Le Domaine de Saint-Maurice, propriété des Pasteur de 1730 à 1789

Propriété, dans sa presque totalité, de l’État de Genève, l’ensemble des terrains du domaine de Saint-Maurice recouvre aujourd’hui plus de 30 hectares et s’étend du chemin du Petray à la route de Thonon. C’est en 1399 qu’apparaît, dans les textes, une terre située au midi du village de Saint-Maurice, sur laquelle s’élèvera plus tard la ferme de Saint-Maurice.

Elle faisait partie d’un fief appartenant à Yolande de Montfort, veuve de François Bally, citoyen de Genève, qui l’abergea (loua) à cette date à Jean Rigot, de Saint-Maurice [1].

Yolande de Montfort fit son testament en 1417 [2], par lequel elle fondait, en l’église Saint-Pierre de Genève, une chapelle sous le vocable du Saint Esprit et la dotait de sa propriété de Saint-Maurice et d’autres biens à Cherre. Administrées par des prêtres qui portaient le titre de recteurs, les différentes chapelles de la cathédrale (Saint-Esprit, Saint-Martin, Saint-André, etc.) tiraient leurs revenus de la location de terres éparpillées dans la campagne autour de Genève et provenant pour la plupart de legs.

La terre de Saint-Maurice fut ensuite louée à Nicod Rigot, fils de Jean, ci-dessus; il en passa reconnaissance, en 1435, en faveur de la Chapelle du Saint-Esprit, nouveau propriétaire [3].
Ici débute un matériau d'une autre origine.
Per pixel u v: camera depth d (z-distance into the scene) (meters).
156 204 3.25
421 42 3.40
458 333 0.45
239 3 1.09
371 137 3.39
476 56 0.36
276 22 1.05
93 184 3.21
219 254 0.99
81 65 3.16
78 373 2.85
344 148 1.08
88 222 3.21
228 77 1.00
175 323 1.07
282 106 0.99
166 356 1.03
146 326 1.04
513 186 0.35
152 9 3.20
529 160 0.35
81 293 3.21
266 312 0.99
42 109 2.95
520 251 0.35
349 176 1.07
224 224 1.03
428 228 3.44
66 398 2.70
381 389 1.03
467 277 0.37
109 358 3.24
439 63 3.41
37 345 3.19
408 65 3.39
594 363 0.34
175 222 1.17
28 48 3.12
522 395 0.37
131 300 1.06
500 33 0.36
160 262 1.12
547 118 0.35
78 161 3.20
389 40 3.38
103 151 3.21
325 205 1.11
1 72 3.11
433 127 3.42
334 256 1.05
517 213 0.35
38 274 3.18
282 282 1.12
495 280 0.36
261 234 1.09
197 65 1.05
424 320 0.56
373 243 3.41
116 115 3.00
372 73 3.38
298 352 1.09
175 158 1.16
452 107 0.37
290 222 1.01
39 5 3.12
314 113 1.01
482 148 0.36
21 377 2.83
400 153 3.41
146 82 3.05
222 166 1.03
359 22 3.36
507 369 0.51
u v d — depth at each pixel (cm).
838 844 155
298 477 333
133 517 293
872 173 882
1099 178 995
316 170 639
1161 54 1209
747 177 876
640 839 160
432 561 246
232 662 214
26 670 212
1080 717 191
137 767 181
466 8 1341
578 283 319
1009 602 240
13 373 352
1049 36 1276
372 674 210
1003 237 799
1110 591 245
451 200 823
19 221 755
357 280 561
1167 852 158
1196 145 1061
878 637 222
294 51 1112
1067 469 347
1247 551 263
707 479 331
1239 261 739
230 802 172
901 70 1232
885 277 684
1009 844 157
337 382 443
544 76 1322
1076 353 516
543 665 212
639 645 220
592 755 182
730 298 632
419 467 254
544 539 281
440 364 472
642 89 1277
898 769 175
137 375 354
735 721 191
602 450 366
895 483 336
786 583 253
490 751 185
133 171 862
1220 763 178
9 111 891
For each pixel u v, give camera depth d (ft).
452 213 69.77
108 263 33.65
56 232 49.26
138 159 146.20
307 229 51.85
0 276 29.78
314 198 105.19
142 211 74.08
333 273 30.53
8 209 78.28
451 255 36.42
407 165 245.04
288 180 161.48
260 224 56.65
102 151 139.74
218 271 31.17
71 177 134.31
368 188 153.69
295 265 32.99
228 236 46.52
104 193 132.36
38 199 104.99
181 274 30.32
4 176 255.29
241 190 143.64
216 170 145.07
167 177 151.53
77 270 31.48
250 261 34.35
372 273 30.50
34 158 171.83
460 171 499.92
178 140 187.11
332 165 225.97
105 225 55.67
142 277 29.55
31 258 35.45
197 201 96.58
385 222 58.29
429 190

Jusque là, les documents retrouvés ne permettent pas de savoir s’il existait des bâtiments sur cette terre. En 1453, la parcelle est reconnue à nouveau par le même Nicod Rigot. L’acte notarié indique qu’il s’agit d’une pièce de vigne d’environ une pose (env. 2.700 m2), avec une maison attenante côté midi, où habite le « locataire » [4]. On retrouve cette description, mot pour mot, dans une nouvelle reconnaissance, datée de 1488, passée par le fils de Nicod, prénommé aussi Nicod [5].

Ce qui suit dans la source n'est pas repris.